> AIM OF THE TASK
Every line of the data must be retyped exactly as it stands.

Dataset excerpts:
####################

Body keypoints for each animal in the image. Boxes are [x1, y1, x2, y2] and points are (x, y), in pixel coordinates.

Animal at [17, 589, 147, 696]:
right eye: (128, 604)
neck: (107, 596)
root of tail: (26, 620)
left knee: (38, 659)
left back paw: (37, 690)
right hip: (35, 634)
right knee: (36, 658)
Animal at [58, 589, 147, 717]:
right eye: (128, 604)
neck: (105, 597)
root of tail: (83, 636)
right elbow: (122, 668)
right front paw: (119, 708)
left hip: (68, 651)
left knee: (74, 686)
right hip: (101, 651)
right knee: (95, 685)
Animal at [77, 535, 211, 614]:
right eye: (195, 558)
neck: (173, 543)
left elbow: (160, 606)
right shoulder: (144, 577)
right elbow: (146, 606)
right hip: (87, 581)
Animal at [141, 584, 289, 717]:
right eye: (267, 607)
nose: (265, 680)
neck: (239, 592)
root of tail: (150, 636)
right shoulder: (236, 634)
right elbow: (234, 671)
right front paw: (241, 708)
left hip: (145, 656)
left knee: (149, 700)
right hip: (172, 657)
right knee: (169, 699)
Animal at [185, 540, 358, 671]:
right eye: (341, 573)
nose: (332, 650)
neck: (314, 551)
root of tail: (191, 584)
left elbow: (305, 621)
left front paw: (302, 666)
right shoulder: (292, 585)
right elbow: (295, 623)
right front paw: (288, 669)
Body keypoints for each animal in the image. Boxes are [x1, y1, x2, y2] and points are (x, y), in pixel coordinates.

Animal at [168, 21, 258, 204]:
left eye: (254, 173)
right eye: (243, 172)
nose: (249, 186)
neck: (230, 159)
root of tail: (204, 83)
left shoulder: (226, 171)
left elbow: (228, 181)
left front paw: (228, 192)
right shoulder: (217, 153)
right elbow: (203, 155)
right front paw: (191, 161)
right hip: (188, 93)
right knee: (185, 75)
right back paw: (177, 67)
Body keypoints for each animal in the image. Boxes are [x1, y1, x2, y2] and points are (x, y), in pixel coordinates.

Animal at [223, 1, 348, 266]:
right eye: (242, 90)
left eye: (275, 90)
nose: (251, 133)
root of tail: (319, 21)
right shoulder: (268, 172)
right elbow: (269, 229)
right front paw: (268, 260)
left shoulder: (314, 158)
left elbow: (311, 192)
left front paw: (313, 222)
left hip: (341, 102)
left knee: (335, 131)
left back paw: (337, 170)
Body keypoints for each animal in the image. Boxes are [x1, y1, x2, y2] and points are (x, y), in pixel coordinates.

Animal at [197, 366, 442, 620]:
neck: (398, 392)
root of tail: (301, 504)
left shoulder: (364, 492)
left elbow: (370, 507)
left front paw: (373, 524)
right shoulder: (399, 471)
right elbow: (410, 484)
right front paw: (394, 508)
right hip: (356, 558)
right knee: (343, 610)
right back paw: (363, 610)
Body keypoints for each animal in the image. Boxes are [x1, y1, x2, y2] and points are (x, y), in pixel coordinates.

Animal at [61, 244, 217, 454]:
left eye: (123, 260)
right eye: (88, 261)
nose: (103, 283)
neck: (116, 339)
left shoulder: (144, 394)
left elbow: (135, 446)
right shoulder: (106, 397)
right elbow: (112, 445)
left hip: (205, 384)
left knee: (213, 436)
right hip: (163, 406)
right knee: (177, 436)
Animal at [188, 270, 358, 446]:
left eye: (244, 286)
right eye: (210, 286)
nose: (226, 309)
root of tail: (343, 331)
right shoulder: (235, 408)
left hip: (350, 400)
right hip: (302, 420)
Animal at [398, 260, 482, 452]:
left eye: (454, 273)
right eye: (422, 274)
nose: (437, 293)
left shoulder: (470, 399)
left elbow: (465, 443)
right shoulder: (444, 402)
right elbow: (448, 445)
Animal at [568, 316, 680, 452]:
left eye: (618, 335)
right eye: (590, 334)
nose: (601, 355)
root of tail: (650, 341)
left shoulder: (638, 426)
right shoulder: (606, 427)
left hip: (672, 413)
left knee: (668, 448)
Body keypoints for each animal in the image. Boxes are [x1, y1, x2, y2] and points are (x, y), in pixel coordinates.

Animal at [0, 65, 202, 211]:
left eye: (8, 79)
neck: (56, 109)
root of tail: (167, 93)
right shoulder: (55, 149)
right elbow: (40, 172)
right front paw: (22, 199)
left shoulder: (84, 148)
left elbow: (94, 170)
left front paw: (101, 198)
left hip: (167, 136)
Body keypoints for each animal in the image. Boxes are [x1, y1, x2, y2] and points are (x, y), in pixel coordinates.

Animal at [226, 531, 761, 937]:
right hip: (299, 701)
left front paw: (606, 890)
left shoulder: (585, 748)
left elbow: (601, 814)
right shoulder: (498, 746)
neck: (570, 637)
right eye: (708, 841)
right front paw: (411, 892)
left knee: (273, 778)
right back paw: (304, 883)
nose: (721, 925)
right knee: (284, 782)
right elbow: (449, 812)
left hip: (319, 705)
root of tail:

####################

> EXERCISE RESPONSE
Body keypoints for each animal in the image. Boxes are [x1, y1, x2, y2] and points are (x, y), in pixel coordinates.

Animal at [17, 589, 147, 696]:
right eye: (128, 604)
neck: (107, 596)
root of tail: (26, 620)
left knee: (38, 659)
left back paw: (37, 690)
right hip: (35, 634)
right knee: (36, 658)
Animal at [58, 589, 147, 717]:
right eye: (128, 604)
neck: (105, 597)
root of tail: (83, 636)
right elbow: (122, 668)
right front paw: (119, 708)
left hip: (68, 651)
left knee: (74, 686)
right hip: (101, 651)
right knee: (95, 685)
Animal at [77, 535, 211, 614]:
right eye: (195, 558)
neck: (173, 543)
left elbow: (160, 606)
right shoulder: (144, 577)
right elbow: (146, 606)
right hip: (87, 581)
Animal at [141, 584, 289, 717]:
right eye: (267, 607)
nose: (265, 680)
neck: (239, 592)
root of tail: (150, 636)
right shoulder: (236, 634)
right elbow: (234, 671)
right front paw: (241, 708)
left hip: (145, 656)
left knee: (149, 700)
right hip: (172, 657)
right knee: (169, 699)
Animal at [185, 540, 358, 671]:
right eye: (341, 573)
nose: (332, 650)
neck: (314, 551)
root of tail: (191, 584)
left elbow: (305, 621)
left front paw: (302, 666)
right shoulder: (292, 585)
right elbow: (295, 623)
right front paw: (288, 669)
Body keypoints for each animal in the image. Boxes are [x1, y1, x2, y2] and points are (x, y), in pixel coordinates.

Animal at [168, 21, 258, 204]:
left eye: (254, 173)
right eye: (243, 172)
nose: (249, 186)
neck: (230, 159)
root of tail: (204, 83)
left shoulder: (226, 171)
left elbow: (228, 181)
left front paw: (228, 192)
right shoulder: (217, 153)
right elbow: (203, 155)
right front paw: (191, 161)
right hip: (188, 93)
right knee: (185, 75)
right back paw: (177, 67)
Body keypoints for each animal in the image. Boxes are [x1, y1, x2, y2] and points are (x, y), in pixel coordinates.

Animal at [223, 1, 348, 266]:
right eye: (242, 90)
left eye: (275, 90)
nose: (251, 133)
root of tail: (319, 21)
right shoulder: (268, 172)
right elbow: (269, 229)
right front paw: (268, 260)
left shoulder: (314, 158)
left elbow: (311, 192)
left front paw: (313, 222)
left hip: (341, 102)
left knee: (335, 131)
left back paw: (337, 170)
Body keypoints for each animal in the image. Boxes are [x1, y1, x2, y2] and points are (x, y), in pixel coordinates.

Animal at [197, 366, 442, 620]:
neck: (398, 392)
root of tail: (301, 504)
left shoulder: (364, 492)
left elbow: (370, 507)
left front paw: (373, 524)
right shoulder: (399, 471)
right elbow: (410, 484)
right front paw: (394, 508)
right hip: (356, 558)
right knee: (343, 610)
right back paw: (363, 610)
Body keypoints for each animal in the image. Boxes are [x1, y1, x2, y2] and points are (x, y), in pixel coordinates.

Animal at [61, 244, 217, 454]:
left eye: (123, 260)
right eye: (88, 261)
nose: (103, 283)
neck: (116, 339)
left shoulder: (144, 394)
left elbow: (135, 446)
right shoulder: (106, 397)
right elbow: (112, 445)
left hip: (205, 384)
left knee: (213, 436)
right hip: (163, 406)
right knee: (177, 436)
Animal at [188, 270, 358, 446]:
left eye: (244, 286)
right eye: (210, 286)
nose: (226, 309)
root of tail: (343, 331)
right shoulder: (235, 408)
left hip: (350, 400)
right hip: (302, 420)
Animal at [398, 260, 482, 452]:
left eye: (454, 273)
right eye: (422, 274)
nose: (437, 293)
left shoulder: (470, 399)
left elbow: (465, 443)
right shoulder: (444, 402)
right elbow: (448, 445)
Animal at [568, 316, 680, 452]:
left eye: (618, 335)
right eye: (590, 334)
nose: (601, 355)
root of tail: (650, 341)
left shoulder: (638, 426)
right shoulder: (606, 427)
left hip: (672, 413)
left knee: (668, 448)
Body keypoints for each animal in the image. Boxes are [x1, y1, x2, y2] and points are (x, y), in pixel coordinates.

Animal at [0, 65, 202, 211]:
left eye: (8, 79)
neck: (56, 109)
root of tail: (167, 93)
right shoulder: (55, 149)
right elbow: (40, 172)
right front paw: (22, 199)
left shoulder: (84, 148)
left elbow: (94, 170)
left front paw: (101, 198)
left hip: (167, 136)
Body keypoints for each animal in the image. Boxes are [x1, y1, x2, y2] and points are (x, y), in pixel coordinates.

Animal at [226, 531, 761, 937]:
right hip: (299, 701)
left front paw: (606, 890)
left shoulder: (585, 748)
left elbow: (601, 814)
right shoulder: (498, 746)
neck: (570, 637)
right eye: (708, 841)
right front paw: (411, 892)
left knee: (273, 778)
right back paw: (304, 883)
nose: (721, 925)
right knee: (284, 782)
right elbow: (449, 812)
left hip: (319, 705)
root of tail:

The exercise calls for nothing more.